On 37% of builders reporting cutting prices in June and how long it can last

Dietz:That does represent profit margin compression. It has an impact on the availability of capital that you can get.

We do think that most markets in the country are going to see some price softness over the coming year. We've already seen in the overall data markets like Austin, Texas, for example, that have seen price declines from the peak. And what's happening is that resale inventory growing, the number of buyers out there is shrinking, and existing home sellers are going to have to undertake the price discovery process that builders had to do back in late 2022 and 2023, so this connects what we were talking about: amenity upgrades, mortgage rate buydowns, price cuts. 

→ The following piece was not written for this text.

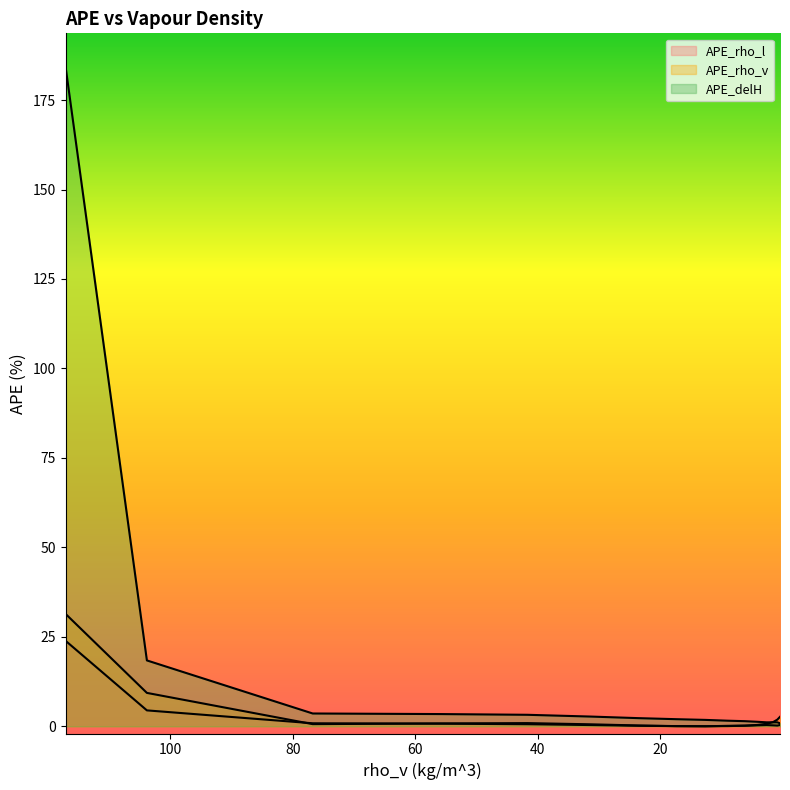

Is the value of APE_rho_v at 17.424 greater than the value of APE_rho_l at 9.011?

No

In any given month, more than two-thirds of builders are using these kinds of incentives to move inventory. Existing homeowners, on the other hand, are mostly seeing prices growing and growing and growing because of the structural housing deficit. Given that mortgage rates remain closer to 7%, a lot of existing home sellers now are going to have to test the market and, frankly, test what they think their home is worth, which can often mean in some markets, some price cuts.

Other headwinds, or tailwinds, for builders

Dietz: Uncertainty remains the big headwind. I do hope that we will see some calming of those policy waters. There's been some bright spots. Single family build-for-rent construction continues to do well, it's about 10% of single family building. That's a reflection of the fact that you've got a weakening of home buying conditions. So builders are switching over and doing a little bit more rental-type development. 

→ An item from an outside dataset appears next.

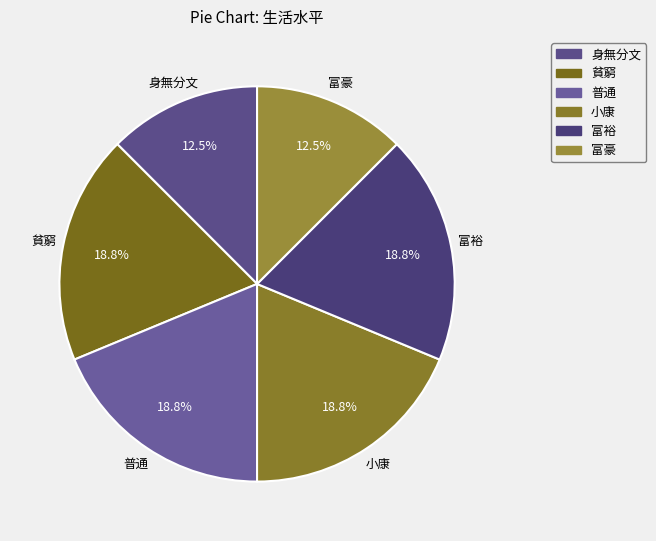

What is the total percentage of 富裕 and 貧窮?

37.5%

There's still a mismatch between the number of units in the housing stock that are available to be rented or to be purchased, and the size of the population for that structural deficit. We've been fairly aggressive and insistent on the idea that the deficit is really closer to 1 million or 1.5 million homes. We have tended to view with some skepticism the idea that there are 4 million or more in terms of the deficit, those numbers strike us as too large. 

But the fact that the deficit continues to exist is a tailwind. If we can navigate some of these policy issues, see an improvement in affordability, see actions like regulatory reform to help reduce cost construction, and the benefits from the tax policy, that will cause the housing market to expand in the years ahead.